Championship · Championship · Est. 1898 · Fratton Park

Portsmouth Football Club

Portsmouth Football Club - universally known as Pompey - occupy a special place in the folklore of English football. This is a club that won back-to-back First Division titles in 1949 and 1950, lifted the FA Cup in 2008 with a stunning Wembley victory over Cardiff City, and then suffered one of the most catastrophic financial collapses in the history of the English game. The fall from the Premier League to League Two in successive relegations, accompanied by two periods of administration, is a cautionary tale that is taught in football boardrooms around the world.

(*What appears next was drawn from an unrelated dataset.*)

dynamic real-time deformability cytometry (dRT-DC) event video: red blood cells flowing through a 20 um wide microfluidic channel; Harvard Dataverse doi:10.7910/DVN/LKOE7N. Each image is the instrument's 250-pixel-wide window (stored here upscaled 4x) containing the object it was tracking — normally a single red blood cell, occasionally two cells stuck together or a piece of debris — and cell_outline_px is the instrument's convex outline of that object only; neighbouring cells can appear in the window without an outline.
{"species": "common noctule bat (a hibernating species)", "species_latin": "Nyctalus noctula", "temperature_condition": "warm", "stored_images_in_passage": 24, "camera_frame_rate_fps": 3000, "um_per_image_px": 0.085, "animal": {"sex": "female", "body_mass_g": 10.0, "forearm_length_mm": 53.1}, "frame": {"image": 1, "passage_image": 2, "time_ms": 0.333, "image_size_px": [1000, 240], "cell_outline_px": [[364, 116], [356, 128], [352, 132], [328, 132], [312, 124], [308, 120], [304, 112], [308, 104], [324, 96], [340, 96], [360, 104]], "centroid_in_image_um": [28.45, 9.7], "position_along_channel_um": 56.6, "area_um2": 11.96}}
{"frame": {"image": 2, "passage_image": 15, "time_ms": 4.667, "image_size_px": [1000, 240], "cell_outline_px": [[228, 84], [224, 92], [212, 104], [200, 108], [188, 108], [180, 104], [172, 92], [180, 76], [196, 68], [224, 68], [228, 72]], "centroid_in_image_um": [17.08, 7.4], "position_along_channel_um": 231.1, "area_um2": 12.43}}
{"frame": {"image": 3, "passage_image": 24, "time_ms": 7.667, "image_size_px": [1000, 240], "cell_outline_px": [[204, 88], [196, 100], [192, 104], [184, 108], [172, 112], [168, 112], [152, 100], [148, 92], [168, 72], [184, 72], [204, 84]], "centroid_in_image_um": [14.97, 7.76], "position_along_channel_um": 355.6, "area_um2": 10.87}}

What makes Portsmouth's story remarkable is not just the fall but the recovery. After hitting rock bottom, the club was saved by its supporters. The Pompey Supporters' Trust took ownership in 2013, making Portsmouth the largest fan-owned club in English football. The community-driven model stabilised the club, and a succession of promotions - from League Two to League One, and then the League One title in 2023-24 under John Mousinho - brought Pompey back to the Championship for the first time since 2012.

Fratton Park, the atmospheric old ground in the Fratton neighbourhood, remains one of English football's great surviving traditional venues. The Pompey Chimes echo around the ground on matchdays, and the bond between club and city is as deep as anywhere in the country. Portsmouth is a naval city with a fierce identity, and the football club embodies that spirit - battered, occasionally broken, but never beaten.